PANDI Perpanjang Lomba Web Aksara Sunda hingga 2021, agar Pendaftaran di ICANN Lancar

Pendaftaran lomba pembuatan situs web berdomain aksara Sunda diperpanjang hingga 31 Januari tahun depan (2021). Semula masa pendaftaran dan batas akhir konten ditutup pada 25 November mendatang.

Lomba yang dimaksud bermakna sebagian atau seluruh isi kontennya menggunakan aksara Sunda. Lomba ini diselenggarakan oleh Pengelola Nama Domain Internet Indonesia (PANDI) dan pegiat aksara Sunda dari Pusat Digitalisasi dan Pengembangan Budaya Sunda Universitas Padjajaran (PDP-BS Unpad).

Cahyana Ahmadjayadi, tokoh budaya Sunda dan salah satu pendiri PANDI, mengatakan perpanjangan ini dilakukan untuk memberi kesempatan bagi para calon peserta agar lebih matang menyiapkan materi.

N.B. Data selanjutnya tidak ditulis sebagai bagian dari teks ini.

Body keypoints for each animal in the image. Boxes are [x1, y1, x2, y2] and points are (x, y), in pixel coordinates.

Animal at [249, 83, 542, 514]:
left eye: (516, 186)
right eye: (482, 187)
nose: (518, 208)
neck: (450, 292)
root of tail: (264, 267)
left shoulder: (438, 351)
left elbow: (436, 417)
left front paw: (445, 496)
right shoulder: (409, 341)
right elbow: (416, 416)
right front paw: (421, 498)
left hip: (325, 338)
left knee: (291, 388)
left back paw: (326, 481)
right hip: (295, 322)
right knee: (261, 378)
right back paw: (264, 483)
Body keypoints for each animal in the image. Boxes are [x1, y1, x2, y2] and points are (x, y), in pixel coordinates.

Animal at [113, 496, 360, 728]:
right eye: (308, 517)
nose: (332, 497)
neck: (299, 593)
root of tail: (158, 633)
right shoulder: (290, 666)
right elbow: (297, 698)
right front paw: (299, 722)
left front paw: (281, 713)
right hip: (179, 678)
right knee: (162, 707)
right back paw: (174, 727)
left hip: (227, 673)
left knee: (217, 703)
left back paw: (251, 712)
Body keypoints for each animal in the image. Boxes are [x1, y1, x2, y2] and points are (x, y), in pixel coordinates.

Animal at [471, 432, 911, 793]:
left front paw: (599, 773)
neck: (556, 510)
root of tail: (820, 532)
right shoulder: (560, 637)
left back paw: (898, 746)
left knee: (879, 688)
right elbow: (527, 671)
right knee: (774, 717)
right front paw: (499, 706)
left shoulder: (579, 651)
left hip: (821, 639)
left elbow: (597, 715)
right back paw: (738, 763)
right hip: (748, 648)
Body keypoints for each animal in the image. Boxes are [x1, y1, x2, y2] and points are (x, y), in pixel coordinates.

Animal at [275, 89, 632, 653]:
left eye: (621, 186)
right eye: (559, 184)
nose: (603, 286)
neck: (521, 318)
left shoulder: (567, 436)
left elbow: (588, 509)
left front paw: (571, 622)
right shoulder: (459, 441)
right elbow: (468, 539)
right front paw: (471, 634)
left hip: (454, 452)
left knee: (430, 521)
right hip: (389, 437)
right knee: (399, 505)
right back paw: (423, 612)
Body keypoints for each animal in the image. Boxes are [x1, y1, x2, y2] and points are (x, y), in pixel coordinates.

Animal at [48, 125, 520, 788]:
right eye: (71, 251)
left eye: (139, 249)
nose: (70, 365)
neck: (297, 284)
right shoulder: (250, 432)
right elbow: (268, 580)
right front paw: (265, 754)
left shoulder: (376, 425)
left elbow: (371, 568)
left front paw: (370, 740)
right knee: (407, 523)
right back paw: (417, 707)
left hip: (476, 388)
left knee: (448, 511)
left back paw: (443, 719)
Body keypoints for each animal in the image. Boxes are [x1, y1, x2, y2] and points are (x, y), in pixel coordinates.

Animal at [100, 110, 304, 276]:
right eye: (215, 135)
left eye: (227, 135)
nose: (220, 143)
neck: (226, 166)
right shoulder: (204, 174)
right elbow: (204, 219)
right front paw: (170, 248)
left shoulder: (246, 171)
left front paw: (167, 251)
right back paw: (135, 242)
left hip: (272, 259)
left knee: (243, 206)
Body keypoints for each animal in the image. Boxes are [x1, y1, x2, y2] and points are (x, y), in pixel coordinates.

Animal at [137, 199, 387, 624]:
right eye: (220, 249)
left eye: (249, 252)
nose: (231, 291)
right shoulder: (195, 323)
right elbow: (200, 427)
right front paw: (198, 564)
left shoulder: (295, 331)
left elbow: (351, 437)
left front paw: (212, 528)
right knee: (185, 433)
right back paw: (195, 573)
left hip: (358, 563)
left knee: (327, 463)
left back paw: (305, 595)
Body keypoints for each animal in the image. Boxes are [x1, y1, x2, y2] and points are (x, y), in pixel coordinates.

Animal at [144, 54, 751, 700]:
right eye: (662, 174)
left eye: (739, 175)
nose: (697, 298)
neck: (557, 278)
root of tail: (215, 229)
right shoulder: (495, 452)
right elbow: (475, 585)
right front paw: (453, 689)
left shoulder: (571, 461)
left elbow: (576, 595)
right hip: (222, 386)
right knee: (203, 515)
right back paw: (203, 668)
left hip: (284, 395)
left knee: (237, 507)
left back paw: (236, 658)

Selain itu, jumlah peserta pun dapat bertambah terutama dari kelompok masyarakat yang ingin berkontribusi pada lomba tersebut.

“Lomba website ini mendapatkan animo tinggi di masyarakat. Dari hasil diskusi dengan para pegiat aksara Sunda, diputuskan untuk melakukan perpanjangan masa pendaftaran lomba. Perpanjangan pendaftaran untuk memberikan kesempatan masyarakat yang belum berpartisipasi agar bisa ikut mendaftarkan diri,” ujar Cahyana dalam keterangan resminya, Sabtu (21/11).

Menurutnya, perpanjangan masa lomba pun memberikan kesempatan peserta dalam menyiapkan karyanya. Kami sepakat untuk bisa memberikan waktu lebih (perpanjangan masa lomba) bagi peserta untuk bisa menyiapkan dan mengirimkan karyanya terutama peserta yang sudah mendaftar, tapi belum mengisi konten di website-nya sehingga konten-kontennya bisa terisi penuh dan variatif.

Untuk Memuluskan Pendaftaran di ICANN

Mohamad Shidiq Purnama, Chief Registry Officer PANDI, menjelaskan penggunaan aksara Sunda pada website menjadi syarat penting yang harus dipenuhi agar aksara Sunda bisa didaftarkan dan disahkan oleh lembaga internet dunia (ICANN). Lomba ini dapat memperkaya publikasi aksara Sunda di internet, serta memelihara bahasa ibu karena sebagian besar konten peserta lomba menggunakan basa Sunda.

“Dari pengalaman kami seperti dalam perjalanan mendaftarkan aksara Jawa ke ICANN, ada beberapa syarat yang harus dipenuhi. ICANN akan melihat apakah aksara tersebut masih banyak digunakan hingga kini dengan menjaring konten-konten website yang menggunakan aksara daerah,” ujarnya.

Shidiq menambahkan keberadaan konten-konten beraksara daerah sangat penting untuk bisa meyakinkan ICANN, agar proses pendaftarannya bisa berjalan lancar. Peran masyarakat dalam menuturkan aksara Sunda sangat penting, karena bisa membantu PANDI dalam persyaratan yang diberikan ke ICANN agar pendaftaran aksara Sunda bisa berjalan dengan lancar nantinya.

Rencananya lomba website aksara Sunda ditutup 31 Januari 2021. Sementara masa penjurian dilakukan pada 1 hingga 15 Februari, dan pengumuman pemenang dilaksanakan pada 21 Februari, bertepatan dengan peringatan Hari Bahasa Ibu Internasional.

Momentum pengumuman ini sangat tepat, karena setiap 21 Februari, UNESCO menyelenggarakan peringatan Hari Bahasa Ibu Internasional sebagai upaya untuk memelihara bahasa ibu di dunia.